EPFL Doctorate Award - 2025 - Steffen Schneider

© Steffen Schneider
Robust machine learning for neuroscientific inference
EPFL thesis n°12067
Thesis director: Prof. Mackenzie Mathis
For his pioneering work at the intersection of neuroscience and artificial intelligence. His development of novel methods for explainable neural dynamics provides unprecedented insight into how complex brain activity and artificial networks can be understood, opening new frontiers in interpretable machine learning and systems neuroscience.

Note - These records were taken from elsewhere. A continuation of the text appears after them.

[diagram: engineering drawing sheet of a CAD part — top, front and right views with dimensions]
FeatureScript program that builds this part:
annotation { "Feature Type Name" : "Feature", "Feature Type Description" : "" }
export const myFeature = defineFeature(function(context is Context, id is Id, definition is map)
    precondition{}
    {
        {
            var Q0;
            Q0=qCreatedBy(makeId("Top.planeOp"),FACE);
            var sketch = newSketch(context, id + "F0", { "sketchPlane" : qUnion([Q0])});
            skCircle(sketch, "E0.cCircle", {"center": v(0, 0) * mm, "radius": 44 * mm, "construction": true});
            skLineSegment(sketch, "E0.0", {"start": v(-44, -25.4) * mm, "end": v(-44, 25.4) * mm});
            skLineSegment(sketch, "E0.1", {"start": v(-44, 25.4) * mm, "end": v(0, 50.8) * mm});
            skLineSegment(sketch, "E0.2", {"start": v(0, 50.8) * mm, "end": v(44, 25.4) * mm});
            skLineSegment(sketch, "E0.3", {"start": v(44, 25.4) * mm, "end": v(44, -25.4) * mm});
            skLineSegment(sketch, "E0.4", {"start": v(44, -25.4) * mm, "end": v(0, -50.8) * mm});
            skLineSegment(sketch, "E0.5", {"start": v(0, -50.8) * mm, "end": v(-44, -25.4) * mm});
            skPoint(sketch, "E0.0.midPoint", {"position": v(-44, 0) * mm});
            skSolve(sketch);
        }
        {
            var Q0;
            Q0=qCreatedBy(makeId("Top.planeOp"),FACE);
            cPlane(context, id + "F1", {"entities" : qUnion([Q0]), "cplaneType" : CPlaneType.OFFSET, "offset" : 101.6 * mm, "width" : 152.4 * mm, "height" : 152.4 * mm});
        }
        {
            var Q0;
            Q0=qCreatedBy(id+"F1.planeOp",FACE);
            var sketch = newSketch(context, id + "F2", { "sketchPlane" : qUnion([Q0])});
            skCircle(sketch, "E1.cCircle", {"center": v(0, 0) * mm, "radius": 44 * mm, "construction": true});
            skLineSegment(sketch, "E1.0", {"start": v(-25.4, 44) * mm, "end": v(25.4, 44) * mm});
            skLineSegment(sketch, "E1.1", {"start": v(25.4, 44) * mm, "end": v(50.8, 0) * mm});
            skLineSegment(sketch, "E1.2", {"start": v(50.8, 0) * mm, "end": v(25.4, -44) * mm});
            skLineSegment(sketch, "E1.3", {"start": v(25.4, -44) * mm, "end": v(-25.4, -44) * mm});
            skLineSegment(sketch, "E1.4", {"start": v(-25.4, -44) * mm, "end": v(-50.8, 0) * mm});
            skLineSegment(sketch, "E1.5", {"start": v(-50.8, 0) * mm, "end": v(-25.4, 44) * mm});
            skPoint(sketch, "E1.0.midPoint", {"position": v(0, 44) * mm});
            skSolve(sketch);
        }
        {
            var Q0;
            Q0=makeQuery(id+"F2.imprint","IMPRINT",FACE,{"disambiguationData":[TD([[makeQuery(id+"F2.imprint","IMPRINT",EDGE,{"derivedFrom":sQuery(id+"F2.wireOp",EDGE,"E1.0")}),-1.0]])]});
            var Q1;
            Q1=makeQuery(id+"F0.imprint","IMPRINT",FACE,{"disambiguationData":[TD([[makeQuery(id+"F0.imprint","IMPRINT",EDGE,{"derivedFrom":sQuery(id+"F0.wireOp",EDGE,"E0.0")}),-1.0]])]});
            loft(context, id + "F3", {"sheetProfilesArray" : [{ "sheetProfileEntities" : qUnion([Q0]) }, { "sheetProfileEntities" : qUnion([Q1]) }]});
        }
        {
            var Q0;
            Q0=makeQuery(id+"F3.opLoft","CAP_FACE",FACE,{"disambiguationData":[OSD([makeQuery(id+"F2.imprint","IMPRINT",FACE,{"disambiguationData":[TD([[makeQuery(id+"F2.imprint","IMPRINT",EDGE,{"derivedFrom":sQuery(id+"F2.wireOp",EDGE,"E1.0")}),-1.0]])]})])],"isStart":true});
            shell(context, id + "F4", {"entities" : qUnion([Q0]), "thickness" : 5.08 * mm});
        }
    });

Modern neuroscience produces large-scale datasets, from thousands of simultaneously recorded neurons to behavioral measurements spanning months. To uncover the hidden causes of such complex systems and their dynamics, we need robust methods for processing, analyzing, and interpreting data that also guide future experiments. For processing, I developed adaptation techniques to improve the robustness of machine learning models at deployment. For analysis, I introduced new identifiability theory for contrastive learning and proposed CEBRA, a framework that jointly models neural and behavioral data for neuroscientific discovery and hypothesis testing. Finally, I extended this model to enable interpretability and proposed an identifiable approach to generating attribution maps. This work presents a step toward making modern machine learning a reliable tool for scientific discovery, built on reproducibility and robustness.